Shin was born in Camp 14 in 1982. His parents were both imprisoned as political prisoners. He witnessed human rights abuses on a daily basis, including torture, beating, death by starvation and public executions as punishment for even small infractions. He himself had his finger chopped off when he dropped a sewing machine.

At a press conference held in the Foreign Correspondent's Club of Japan in Tokyo on January 27th, Shin said the prisoners were treated, not as human beings, but as creatures whose value is below that of animals. "Even animals have a better life than the political prisoners. For example, rats can eat anything they find. They can go anywhere they want to go, unlike the prisoners."

Until he escaped from the prison in 2005, he did not know the world outside of Camp 14 at all. "I was born as a political prisoner, so my world was composed of only two elements: guards and prisoners. The last thing I saw at the Camp before I escaped was what I always saw my whole life," said Shin.
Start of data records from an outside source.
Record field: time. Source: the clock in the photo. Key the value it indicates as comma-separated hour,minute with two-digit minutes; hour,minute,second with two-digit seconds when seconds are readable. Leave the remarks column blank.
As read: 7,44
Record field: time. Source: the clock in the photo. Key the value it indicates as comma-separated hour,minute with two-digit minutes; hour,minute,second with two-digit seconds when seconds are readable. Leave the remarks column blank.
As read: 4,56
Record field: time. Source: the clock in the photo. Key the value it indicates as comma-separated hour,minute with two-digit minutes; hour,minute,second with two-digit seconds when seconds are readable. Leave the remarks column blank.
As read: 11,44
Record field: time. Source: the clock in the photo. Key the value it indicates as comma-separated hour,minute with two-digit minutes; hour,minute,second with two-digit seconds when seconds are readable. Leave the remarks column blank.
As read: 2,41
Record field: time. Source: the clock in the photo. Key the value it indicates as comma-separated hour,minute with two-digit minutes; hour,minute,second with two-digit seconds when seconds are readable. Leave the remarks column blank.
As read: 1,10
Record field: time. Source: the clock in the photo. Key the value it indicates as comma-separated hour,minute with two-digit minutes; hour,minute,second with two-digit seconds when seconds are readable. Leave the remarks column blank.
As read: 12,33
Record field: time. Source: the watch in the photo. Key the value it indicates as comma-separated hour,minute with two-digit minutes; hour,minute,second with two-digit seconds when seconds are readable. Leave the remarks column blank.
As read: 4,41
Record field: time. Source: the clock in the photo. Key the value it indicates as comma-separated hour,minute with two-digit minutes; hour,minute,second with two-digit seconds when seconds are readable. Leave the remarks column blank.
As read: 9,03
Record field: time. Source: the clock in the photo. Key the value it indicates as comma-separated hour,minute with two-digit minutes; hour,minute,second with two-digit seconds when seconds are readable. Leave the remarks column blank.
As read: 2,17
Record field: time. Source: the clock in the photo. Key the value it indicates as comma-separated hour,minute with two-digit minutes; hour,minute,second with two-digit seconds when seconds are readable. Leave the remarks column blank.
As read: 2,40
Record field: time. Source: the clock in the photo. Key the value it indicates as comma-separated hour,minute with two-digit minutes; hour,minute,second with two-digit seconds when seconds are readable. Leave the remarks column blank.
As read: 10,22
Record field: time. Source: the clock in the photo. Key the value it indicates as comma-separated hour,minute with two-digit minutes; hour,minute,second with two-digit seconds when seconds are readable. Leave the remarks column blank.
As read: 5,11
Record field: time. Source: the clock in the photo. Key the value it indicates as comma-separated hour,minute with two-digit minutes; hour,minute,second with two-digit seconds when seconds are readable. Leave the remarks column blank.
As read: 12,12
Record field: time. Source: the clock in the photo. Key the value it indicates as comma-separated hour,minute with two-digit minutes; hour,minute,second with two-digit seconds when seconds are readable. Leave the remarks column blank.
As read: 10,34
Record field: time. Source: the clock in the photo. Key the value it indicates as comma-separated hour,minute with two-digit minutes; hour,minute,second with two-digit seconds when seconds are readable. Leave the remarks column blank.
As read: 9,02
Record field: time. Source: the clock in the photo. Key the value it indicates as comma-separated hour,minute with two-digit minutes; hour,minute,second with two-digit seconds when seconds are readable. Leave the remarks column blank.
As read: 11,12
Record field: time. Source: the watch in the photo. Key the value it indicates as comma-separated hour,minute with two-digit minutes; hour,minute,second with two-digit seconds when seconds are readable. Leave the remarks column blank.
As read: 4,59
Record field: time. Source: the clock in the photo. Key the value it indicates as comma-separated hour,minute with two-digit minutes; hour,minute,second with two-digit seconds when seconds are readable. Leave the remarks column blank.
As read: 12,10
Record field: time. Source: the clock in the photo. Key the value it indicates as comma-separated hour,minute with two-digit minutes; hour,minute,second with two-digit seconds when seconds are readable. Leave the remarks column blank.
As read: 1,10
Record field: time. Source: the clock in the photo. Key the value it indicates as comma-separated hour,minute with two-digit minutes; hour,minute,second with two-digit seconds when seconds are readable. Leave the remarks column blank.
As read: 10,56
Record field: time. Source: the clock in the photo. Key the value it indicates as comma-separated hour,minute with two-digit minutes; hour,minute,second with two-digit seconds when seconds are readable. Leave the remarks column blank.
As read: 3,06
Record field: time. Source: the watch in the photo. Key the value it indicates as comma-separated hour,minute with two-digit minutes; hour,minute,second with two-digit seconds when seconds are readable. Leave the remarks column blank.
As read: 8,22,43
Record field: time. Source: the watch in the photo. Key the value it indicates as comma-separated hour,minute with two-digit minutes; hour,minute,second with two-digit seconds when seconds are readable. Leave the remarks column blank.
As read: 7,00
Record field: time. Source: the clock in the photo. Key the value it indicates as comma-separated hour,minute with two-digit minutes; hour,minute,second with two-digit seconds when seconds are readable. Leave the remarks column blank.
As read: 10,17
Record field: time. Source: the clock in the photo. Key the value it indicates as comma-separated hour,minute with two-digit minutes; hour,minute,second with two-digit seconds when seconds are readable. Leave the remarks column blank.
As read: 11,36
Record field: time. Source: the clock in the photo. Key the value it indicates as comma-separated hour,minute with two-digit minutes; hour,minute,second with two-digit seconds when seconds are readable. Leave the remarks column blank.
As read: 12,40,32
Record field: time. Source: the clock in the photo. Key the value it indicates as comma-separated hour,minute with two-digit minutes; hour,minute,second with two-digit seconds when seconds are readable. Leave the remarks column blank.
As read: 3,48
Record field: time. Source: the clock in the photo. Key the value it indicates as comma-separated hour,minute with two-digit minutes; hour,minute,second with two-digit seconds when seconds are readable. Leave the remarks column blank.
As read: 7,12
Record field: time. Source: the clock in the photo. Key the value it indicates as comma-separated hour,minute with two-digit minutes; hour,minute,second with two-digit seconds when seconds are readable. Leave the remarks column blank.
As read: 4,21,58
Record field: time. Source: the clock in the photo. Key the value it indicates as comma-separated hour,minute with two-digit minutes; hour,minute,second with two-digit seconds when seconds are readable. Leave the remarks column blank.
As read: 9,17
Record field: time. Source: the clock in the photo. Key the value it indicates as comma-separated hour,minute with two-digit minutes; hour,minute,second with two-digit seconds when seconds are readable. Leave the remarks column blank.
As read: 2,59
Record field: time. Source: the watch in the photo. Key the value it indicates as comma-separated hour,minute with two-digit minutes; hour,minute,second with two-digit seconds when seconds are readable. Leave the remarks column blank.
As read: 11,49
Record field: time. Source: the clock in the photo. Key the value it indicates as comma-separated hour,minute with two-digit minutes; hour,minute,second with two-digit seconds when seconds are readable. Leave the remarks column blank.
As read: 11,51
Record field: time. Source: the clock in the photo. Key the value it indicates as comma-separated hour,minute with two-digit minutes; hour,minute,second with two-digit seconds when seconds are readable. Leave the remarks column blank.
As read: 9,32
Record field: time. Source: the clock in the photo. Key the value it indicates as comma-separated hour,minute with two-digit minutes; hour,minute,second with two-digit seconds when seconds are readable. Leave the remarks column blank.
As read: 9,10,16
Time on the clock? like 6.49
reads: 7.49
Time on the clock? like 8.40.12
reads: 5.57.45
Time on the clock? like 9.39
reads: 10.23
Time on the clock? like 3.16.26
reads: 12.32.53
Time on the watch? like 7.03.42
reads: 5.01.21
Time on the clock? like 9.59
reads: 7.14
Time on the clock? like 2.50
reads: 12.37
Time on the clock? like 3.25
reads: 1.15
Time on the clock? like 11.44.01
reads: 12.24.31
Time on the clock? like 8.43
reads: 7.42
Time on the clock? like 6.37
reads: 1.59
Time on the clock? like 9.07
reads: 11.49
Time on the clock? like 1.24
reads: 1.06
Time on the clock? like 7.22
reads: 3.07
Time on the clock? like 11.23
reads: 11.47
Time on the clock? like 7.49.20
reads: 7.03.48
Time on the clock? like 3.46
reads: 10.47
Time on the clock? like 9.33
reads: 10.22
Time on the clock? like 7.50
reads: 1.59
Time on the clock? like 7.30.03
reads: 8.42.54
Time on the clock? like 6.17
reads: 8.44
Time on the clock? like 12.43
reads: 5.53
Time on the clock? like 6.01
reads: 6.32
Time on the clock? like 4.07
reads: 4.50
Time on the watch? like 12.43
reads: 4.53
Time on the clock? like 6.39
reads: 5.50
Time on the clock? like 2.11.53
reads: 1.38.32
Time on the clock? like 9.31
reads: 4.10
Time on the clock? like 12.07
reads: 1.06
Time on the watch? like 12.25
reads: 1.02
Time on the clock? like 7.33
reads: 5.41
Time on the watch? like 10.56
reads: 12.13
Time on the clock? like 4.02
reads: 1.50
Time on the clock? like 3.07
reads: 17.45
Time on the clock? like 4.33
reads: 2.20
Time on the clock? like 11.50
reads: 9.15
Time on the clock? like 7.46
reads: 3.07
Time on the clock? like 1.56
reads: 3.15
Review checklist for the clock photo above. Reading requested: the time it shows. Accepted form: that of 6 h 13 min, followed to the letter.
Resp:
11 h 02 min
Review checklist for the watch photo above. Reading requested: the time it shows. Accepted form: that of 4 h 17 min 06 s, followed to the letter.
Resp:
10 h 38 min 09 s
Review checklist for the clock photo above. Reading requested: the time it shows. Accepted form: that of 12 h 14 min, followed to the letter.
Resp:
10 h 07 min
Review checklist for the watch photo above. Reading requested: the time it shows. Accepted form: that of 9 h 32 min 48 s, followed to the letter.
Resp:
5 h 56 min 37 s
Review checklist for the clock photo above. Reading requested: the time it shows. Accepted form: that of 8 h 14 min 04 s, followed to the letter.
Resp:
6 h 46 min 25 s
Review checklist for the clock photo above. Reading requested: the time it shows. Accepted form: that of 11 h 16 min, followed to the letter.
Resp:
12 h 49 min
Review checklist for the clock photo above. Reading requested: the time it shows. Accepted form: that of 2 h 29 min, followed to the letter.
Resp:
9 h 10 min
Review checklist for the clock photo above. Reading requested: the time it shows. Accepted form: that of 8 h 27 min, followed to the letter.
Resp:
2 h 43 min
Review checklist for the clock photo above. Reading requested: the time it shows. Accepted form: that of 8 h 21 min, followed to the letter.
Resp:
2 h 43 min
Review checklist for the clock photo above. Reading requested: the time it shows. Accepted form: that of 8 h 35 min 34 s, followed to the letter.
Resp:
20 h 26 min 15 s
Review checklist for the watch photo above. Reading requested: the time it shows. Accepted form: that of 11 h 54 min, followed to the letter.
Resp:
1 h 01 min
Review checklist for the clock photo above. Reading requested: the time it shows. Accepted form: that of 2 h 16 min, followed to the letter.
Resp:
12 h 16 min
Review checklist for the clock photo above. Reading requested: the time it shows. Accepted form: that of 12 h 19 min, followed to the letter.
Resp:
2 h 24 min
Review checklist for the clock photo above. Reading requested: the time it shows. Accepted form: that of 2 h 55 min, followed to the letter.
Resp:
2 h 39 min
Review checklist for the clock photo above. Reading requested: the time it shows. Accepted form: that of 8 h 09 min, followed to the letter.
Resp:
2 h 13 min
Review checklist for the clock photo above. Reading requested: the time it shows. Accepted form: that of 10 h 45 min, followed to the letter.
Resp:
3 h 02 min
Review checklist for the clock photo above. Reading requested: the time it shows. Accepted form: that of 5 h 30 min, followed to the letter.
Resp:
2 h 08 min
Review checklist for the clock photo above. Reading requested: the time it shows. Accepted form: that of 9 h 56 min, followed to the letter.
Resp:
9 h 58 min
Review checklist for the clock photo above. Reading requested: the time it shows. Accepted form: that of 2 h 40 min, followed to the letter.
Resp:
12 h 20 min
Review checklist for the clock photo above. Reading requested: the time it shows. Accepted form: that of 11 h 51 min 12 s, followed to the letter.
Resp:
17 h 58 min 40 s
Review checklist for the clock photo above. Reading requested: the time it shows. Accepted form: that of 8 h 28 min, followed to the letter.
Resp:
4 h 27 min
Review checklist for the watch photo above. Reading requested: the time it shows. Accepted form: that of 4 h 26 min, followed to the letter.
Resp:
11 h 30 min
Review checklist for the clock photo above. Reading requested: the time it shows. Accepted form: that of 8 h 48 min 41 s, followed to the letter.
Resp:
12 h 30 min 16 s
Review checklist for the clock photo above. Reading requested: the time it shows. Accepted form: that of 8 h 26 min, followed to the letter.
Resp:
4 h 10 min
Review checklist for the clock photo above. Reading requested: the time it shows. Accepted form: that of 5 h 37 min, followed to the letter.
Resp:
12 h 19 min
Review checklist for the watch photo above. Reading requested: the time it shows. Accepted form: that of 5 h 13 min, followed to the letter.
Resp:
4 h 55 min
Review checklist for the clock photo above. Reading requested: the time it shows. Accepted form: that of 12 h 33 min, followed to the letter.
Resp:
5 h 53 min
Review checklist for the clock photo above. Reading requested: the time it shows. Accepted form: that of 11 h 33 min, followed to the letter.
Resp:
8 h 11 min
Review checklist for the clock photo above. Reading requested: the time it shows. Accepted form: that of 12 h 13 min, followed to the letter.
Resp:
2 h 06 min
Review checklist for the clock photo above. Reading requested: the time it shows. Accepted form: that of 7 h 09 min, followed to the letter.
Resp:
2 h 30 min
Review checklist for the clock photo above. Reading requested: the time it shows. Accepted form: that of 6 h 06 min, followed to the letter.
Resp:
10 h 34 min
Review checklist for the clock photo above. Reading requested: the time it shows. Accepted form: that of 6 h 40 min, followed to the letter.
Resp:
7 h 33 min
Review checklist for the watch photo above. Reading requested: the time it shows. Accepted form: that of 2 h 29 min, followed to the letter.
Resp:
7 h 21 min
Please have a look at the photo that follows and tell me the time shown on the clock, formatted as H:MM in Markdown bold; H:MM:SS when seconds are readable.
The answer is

The news of the cruel execution of Jang Song Thaek, current ruler Kim Jong-un's own uncle, along with all his family members, shocked the world. An audience member raised a question asking if the situation in North Korea has gotten worse since Kim Jong-un succeeded power. Shin answered, "North Korea is governed by dictatorship. Once the dictator does not like you, it is not unusual that he would drag all your relatives with you to the concentration camp. Thus, what happened to Jang Sont Thaek and his family was nothing surprising. Everything is up to the dictator."

Today, he serves as a human rights activist, raising awareness about the inhumane life conditions imposed on people in North Korea. He called on the media and the international community to provide assistance to improve the situation there; however, he remains skeptical about many analysts' claim that the North Korean regime's collapse is near.

Referring to the UN Human Rights Council, he matter-of-factly said the organization has, across history, not done a single thing to solve the issues inside North Korea. International organizations, like the UN Human Rights Council, need to take further steps if they are really to solve these issues. I don't know what defines stronger engagement, but a big organization like the UN has to do something. If they don't do anything except just keep spending vast amounts of money, it is not worth having it."

He wrote a book in 2008 recounting his experiences at Camp 14, I Was Born in a Gulag, I Do Not Know Love. He has also participated in making documentary films, and his new work Born In a North Korean Concentration Camp will be aired in Japan on March 1, 2014.